My Nan does, or did the last time I was at her house which was a few years back. It makes a lovely cup of tea! Although your strainer must be a bit dodgy/crap if you had bits of tea leaf floating in your cup.
 
I would say a teabag makes a slightly superior more convenient cup of tea, but I will see this bogof (typical isn't it :D ) box of loose tea through.



Not a tea drinker myself but the rest of the family are. Also been to enough tea shops in India to understand a little bit about quality and basically the stuff used in tea bags is the crap left over. If you go into a Indian tea shop even the poorest street woman will not buy tea bags and instead buy the leaf tea. The reason you think a tea bag is more convenient is because you need to allow tea leafs to mash and bigger the leaf = better the quality = long it requires in the pot.
 
Loose tea is the only tea worth drinking... not that dust and grit that they put in "tea bags" :p The same goes for coffee really.

Get yourself a good tea pot with a central strainer and it's not a hassle to do at all :)
 
My Nan does, or did the last time I was at her house which was a few years back. It makes a lovely cup of tea! Although your strainer must be a bit dodgy/crap if you had bits of tea leaf floating in your cup.
It's pretty manky :D

Not so much bits of tea, just scum on the top that's usually from all the tea dust in teabags. Interesting what's been said about the size of the bits of tea. Sainsburys red label (don't forget I thought they were teabags) in loose tea is the same cut as what's in the bags, all chopped up. What a bunch of clowns.
 
I've always used loose tea. Why? Because my mum used to when i lived at home. I cant drink a brew using teabags, the flavor just isn't the same for me. I don't find it a hassle either. Teaspoon of tea leafs, hot water and a bit of milk, job done. Just don't forget to leave a bit in the bottom of the cup.
 
Yeah not big on tea myself but got a friend whose dad owns a tea plantation in Darjeeling and he basically says the same: the stuff they put in bags is the crap that people who drink loose tea won't drink.

Same with coffee: most instants are actually made either from husks rather than from the actual beans themselves, or, if you're really unlucky, from beans that got over/under-roasted, or have gone off during transport.

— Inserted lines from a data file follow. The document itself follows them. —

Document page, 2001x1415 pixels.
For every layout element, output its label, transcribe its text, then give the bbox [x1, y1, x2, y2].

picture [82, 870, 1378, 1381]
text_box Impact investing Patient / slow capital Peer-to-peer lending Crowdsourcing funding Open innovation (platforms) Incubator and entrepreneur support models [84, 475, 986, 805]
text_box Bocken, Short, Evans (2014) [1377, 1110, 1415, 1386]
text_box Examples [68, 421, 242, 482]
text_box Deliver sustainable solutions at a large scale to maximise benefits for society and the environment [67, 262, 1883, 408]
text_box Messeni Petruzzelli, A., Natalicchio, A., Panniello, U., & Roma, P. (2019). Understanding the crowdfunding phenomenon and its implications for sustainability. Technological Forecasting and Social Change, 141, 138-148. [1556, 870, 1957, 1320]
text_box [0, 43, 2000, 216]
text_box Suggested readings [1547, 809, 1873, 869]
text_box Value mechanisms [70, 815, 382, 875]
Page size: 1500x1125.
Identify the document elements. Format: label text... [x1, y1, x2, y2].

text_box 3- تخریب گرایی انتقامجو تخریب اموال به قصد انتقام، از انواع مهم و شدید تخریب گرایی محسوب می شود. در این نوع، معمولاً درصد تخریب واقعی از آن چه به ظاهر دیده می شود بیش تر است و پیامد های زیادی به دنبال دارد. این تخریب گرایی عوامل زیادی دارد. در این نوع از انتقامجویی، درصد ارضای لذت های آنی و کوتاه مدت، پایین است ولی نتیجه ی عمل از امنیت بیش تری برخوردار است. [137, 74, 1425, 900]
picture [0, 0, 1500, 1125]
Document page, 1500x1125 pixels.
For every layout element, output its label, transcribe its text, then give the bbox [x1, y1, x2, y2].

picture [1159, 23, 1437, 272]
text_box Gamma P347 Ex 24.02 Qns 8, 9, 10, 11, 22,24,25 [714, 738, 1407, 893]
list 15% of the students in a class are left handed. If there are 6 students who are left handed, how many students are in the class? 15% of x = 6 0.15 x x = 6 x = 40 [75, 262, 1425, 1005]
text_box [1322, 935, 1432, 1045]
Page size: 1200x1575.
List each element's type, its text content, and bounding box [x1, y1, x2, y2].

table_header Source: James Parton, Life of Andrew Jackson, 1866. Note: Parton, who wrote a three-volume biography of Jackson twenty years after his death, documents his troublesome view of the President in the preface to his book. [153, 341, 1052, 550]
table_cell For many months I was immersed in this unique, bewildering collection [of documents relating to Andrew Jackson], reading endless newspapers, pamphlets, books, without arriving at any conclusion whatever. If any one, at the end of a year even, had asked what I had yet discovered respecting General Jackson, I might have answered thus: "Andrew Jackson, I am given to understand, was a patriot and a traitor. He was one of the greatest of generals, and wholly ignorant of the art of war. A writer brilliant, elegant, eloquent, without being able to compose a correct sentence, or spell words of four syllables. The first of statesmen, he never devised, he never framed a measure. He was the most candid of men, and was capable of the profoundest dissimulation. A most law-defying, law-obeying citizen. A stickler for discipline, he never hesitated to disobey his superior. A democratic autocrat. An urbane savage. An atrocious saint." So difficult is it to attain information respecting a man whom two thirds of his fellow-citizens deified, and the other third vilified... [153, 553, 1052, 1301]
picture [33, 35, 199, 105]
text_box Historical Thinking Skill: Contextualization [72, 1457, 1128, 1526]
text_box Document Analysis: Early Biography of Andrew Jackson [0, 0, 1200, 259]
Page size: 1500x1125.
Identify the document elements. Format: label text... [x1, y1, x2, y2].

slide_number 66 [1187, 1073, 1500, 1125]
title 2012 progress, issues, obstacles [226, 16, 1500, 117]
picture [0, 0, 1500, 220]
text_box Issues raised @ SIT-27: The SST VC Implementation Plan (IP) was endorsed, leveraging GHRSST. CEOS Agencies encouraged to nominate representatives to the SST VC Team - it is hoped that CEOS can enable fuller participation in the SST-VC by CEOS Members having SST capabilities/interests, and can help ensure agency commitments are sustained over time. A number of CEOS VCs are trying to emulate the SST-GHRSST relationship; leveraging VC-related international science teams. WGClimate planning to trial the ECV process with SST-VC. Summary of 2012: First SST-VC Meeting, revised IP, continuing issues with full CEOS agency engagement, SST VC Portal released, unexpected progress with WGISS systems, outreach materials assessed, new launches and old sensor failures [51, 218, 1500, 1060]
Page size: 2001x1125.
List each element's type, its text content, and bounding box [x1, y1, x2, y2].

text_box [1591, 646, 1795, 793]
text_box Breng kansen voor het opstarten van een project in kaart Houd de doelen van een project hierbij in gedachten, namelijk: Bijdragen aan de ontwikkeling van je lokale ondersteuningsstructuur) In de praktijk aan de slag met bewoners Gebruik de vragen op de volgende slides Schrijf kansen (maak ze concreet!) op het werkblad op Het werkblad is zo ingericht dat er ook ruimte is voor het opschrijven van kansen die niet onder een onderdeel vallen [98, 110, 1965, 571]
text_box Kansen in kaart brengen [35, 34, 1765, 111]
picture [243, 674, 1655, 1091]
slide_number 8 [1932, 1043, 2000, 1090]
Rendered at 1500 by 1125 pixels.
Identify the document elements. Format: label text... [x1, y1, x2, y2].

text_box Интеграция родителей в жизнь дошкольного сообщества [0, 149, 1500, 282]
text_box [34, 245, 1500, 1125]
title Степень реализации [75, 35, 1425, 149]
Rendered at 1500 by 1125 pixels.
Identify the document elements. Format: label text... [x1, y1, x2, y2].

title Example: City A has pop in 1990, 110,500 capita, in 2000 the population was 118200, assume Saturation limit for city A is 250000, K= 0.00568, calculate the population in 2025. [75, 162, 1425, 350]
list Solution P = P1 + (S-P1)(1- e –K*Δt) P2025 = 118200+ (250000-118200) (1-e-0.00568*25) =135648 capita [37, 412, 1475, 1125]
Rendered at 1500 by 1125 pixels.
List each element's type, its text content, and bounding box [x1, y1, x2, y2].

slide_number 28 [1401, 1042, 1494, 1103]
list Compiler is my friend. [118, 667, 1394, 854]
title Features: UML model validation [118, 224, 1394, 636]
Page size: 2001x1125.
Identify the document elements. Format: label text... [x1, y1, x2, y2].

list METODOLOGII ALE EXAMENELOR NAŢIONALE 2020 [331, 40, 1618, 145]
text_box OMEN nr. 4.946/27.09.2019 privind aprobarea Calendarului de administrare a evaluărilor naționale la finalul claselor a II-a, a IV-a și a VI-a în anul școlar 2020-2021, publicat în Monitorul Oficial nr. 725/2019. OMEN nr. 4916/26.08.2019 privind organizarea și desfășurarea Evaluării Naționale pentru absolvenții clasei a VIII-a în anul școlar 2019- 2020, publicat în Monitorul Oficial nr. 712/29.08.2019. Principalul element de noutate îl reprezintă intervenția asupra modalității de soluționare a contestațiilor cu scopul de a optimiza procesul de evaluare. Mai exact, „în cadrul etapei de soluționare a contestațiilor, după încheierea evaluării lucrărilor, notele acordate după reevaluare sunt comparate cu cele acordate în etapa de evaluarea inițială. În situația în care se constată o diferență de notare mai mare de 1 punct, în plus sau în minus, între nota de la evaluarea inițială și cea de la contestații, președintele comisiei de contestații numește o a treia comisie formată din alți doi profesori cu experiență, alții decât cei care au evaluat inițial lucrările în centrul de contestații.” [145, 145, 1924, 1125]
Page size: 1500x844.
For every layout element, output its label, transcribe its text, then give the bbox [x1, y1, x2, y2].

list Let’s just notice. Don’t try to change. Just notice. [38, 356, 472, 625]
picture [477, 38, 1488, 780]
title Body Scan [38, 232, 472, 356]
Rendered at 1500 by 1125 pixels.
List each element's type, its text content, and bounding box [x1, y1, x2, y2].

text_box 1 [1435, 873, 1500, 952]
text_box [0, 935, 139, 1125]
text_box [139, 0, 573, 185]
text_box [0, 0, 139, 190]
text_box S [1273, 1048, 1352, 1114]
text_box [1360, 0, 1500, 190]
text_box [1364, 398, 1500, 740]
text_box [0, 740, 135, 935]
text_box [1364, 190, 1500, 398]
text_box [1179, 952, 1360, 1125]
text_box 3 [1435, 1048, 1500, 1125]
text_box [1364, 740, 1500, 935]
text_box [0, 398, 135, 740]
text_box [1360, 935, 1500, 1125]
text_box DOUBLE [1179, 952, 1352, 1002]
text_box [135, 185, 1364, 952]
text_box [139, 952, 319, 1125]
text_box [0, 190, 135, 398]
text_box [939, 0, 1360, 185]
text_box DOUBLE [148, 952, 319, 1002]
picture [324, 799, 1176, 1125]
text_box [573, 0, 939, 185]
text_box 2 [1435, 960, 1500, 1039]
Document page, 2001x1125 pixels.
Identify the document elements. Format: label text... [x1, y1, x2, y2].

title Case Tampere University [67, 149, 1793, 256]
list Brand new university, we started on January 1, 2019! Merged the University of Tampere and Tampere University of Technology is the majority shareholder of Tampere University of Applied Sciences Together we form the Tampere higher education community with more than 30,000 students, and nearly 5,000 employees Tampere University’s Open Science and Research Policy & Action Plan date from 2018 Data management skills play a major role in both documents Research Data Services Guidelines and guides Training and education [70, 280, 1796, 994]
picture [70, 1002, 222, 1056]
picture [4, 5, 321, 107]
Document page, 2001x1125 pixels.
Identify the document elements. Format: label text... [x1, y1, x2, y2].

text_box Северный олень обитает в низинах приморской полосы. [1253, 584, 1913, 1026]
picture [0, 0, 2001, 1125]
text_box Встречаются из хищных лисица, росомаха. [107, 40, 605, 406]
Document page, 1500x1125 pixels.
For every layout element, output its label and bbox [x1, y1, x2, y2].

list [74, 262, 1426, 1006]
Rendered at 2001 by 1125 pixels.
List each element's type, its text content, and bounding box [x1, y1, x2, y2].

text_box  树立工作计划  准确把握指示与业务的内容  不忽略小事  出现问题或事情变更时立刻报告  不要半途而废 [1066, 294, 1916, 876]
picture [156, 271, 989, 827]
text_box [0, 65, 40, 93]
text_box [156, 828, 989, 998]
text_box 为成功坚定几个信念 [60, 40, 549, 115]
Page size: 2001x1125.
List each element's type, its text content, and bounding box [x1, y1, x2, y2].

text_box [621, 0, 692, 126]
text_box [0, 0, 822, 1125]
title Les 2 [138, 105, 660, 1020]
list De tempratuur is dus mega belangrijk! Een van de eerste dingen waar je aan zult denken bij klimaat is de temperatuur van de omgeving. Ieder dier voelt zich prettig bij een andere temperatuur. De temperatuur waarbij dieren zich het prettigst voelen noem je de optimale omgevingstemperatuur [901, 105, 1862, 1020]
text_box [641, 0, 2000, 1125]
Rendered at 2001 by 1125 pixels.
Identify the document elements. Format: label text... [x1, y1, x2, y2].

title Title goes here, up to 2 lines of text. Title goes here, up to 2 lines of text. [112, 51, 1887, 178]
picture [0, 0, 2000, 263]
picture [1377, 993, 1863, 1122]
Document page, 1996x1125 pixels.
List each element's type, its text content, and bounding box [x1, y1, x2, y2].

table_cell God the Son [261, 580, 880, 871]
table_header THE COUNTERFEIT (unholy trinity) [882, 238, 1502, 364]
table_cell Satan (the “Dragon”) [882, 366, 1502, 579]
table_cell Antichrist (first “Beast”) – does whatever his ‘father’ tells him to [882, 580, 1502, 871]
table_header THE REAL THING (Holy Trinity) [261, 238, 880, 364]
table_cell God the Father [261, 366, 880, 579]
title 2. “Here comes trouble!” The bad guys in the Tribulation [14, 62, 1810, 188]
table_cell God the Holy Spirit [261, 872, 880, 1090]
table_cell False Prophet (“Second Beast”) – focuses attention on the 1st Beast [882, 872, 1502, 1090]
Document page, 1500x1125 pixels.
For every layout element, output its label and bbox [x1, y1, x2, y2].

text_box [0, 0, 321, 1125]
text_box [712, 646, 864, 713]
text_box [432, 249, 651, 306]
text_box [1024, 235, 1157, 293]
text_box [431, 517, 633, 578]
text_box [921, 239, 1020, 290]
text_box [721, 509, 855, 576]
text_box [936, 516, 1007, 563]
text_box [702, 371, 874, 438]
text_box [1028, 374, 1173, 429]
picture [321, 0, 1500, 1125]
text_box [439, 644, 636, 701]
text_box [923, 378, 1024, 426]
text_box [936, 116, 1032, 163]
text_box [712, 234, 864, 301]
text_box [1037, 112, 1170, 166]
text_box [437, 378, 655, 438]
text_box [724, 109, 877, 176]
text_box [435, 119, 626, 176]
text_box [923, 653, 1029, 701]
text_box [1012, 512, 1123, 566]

If Jack Bauer drank tea - it'd be loose tea.

But he doesn't drink.

Tea is for weak people: Jack Bauer squezes the juice out of a panther's adrenaline gland and sucks the taurine out of a bull's testicles (wrestling down the bull and panther to do so, obviously), and mixes them up in a nice little thermos every morning before he goes to work. How else does he manage to pull off all those 24-hr shifts?